### RECORDS FOR THE EXERCISE ###
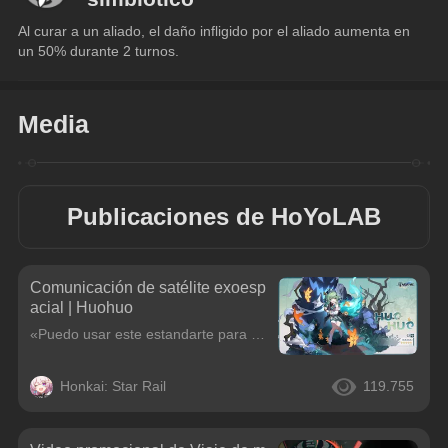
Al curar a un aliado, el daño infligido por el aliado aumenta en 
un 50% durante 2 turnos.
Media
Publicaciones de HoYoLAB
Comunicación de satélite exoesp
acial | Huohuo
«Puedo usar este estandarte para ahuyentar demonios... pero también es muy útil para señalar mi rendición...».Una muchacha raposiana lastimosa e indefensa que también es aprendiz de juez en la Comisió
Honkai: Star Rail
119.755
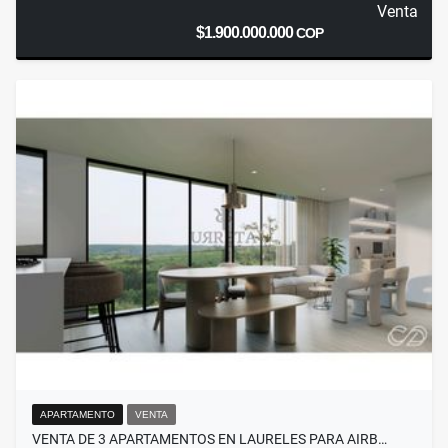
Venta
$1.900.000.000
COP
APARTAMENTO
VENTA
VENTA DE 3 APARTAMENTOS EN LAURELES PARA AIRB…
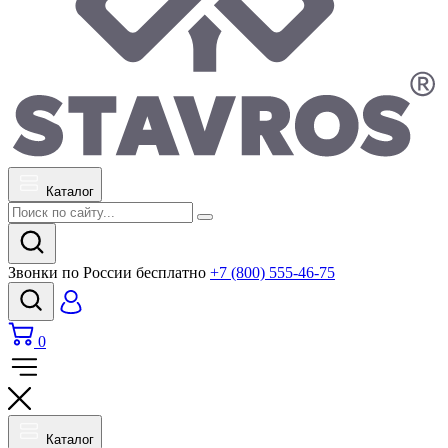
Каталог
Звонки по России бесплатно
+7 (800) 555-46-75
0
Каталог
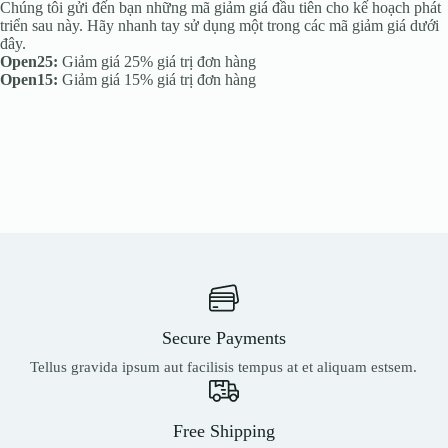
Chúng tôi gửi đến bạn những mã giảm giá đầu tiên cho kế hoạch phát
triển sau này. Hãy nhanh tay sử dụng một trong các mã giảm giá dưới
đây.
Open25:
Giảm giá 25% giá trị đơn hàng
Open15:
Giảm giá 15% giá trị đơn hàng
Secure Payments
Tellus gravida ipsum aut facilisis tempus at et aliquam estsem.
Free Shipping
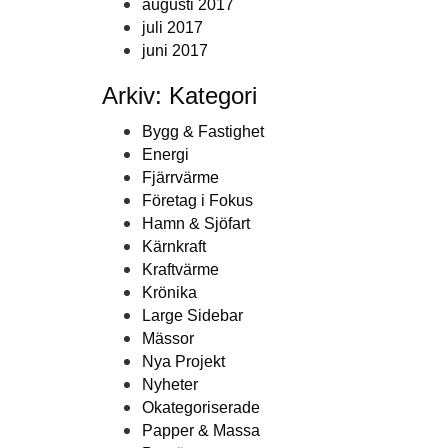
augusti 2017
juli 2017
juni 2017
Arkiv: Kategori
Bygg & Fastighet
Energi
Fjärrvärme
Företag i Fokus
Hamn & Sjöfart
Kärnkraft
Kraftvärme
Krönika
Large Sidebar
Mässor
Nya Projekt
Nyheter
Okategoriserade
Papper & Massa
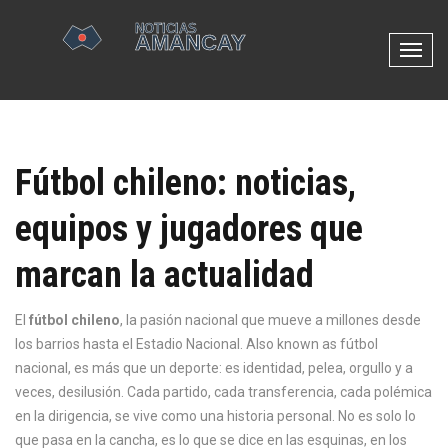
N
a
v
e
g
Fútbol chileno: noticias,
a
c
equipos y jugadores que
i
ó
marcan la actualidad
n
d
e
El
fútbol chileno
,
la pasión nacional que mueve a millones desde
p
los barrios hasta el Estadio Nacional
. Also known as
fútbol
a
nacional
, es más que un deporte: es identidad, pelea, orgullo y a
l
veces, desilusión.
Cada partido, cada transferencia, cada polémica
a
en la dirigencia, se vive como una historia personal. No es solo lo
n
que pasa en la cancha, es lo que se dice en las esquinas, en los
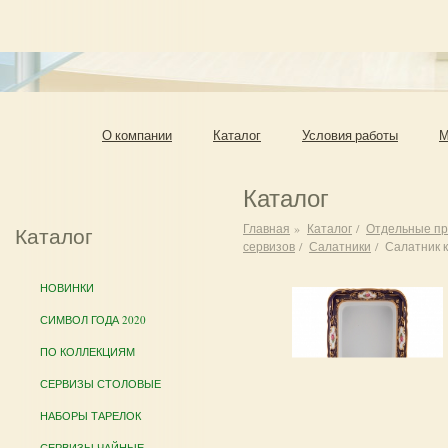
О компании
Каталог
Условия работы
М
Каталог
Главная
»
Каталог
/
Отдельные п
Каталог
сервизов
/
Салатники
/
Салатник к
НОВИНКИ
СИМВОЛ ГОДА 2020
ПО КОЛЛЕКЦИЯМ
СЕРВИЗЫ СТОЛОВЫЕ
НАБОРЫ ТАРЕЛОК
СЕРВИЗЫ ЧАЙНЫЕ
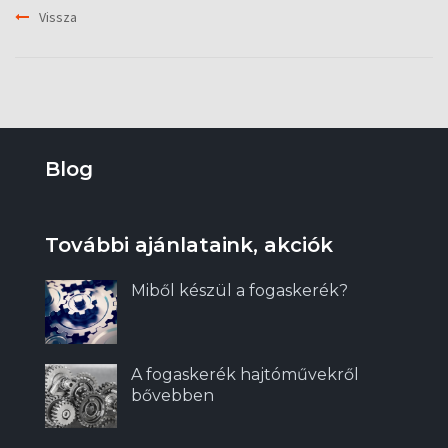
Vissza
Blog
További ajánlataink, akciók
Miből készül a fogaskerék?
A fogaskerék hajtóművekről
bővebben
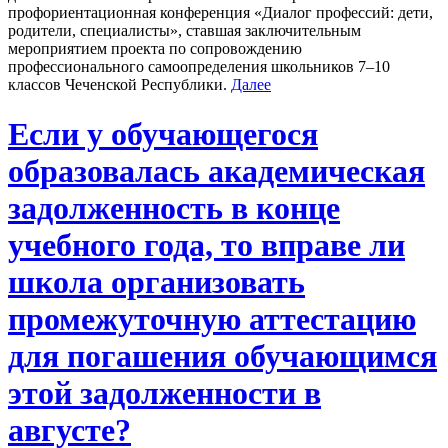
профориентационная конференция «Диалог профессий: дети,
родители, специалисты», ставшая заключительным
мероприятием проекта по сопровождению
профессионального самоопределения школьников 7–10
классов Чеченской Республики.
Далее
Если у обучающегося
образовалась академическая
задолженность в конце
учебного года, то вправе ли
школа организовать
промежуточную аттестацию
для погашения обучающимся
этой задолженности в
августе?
###
### RECORDS FOR THE EXERCISE ###
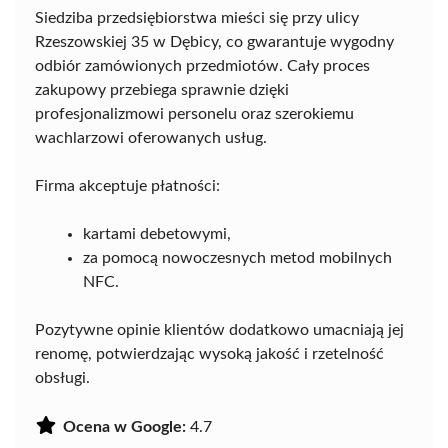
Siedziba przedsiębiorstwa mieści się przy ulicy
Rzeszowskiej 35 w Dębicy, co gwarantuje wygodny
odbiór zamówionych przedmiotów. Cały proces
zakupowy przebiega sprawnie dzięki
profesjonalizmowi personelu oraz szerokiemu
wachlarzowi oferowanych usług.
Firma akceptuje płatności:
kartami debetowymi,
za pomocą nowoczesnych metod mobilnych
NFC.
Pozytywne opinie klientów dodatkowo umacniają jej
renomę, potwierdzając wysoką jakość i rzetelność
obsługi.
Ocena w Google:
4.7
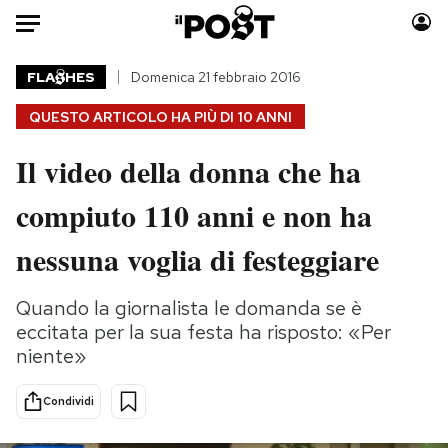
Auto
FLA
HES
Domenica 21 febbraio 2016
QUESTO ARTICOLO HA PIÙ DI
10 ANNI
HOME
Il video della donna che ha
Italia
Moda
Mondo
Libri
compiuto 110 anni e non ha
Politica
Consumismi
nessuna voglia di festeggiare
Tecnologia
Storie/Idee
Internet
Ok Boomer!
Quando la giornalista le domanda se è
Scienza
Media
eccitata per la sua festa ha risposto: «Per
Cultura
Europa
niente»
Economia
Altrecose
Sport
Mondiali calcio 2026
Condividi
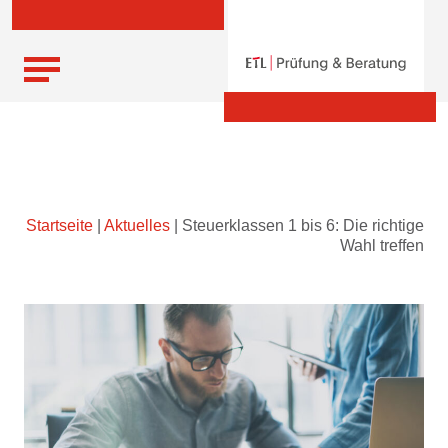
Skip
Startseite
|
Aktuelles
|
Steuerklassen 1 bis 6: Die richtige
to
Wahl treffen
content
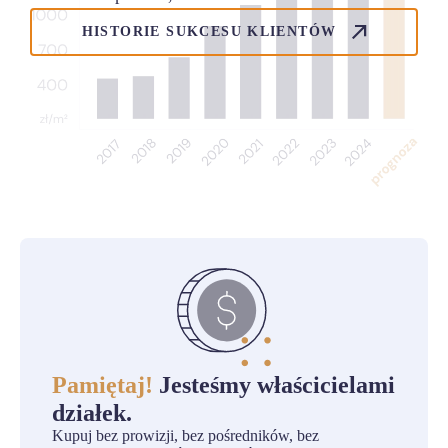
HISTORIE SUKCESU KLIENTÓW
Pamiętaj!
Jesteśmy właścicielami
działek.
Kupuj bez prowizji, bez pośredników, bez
###
Look above for the line with "marcan la actualidad", then print it and each line after it down to and including the line with "A fogaskerék hajtóművekről". Leave out the pictures and keep the wording exact.

** ANSWER TO THIS PROBLEM **
marcan la actualidad
n
d
e
El
fútbol chileno
,
la pasión nacional que mueve a millones desde
p
los barrios hasta el Estadio Nacional
. Also known as
fútbol
a
nacional
, es más que un deporte: es identidad, pelea, orgullo y a
l
veces, desilusión.
Cada partido, cada transferencia, cada polémica
a
en la dirigencia, se vive como una historia personal. No es solo lo
n
que pasa en la cancha, es lo que se dice en las esquinas, en los
О компании
Каталог
Условия работы
М
Каталог
Главная
»
Каталог
/
Отдельные п
Каталог
сервизов
/
Салатники
/
Салатник к
НОВИНКИ
СИМВОЛ ГОДА 2020
ПО КОЛЛЕКЦИЯМ
СЕРВИЗЫ СТОЛОВЫЕ
НАБОРЫ ТАРЕЛОК
СЕРВИЗЫ ЧАЙНЫЕ
Vissza
Blog
További ajánlataink, akciók
Miből készül a fogaskerék?
A fogaskerék hajtóművekről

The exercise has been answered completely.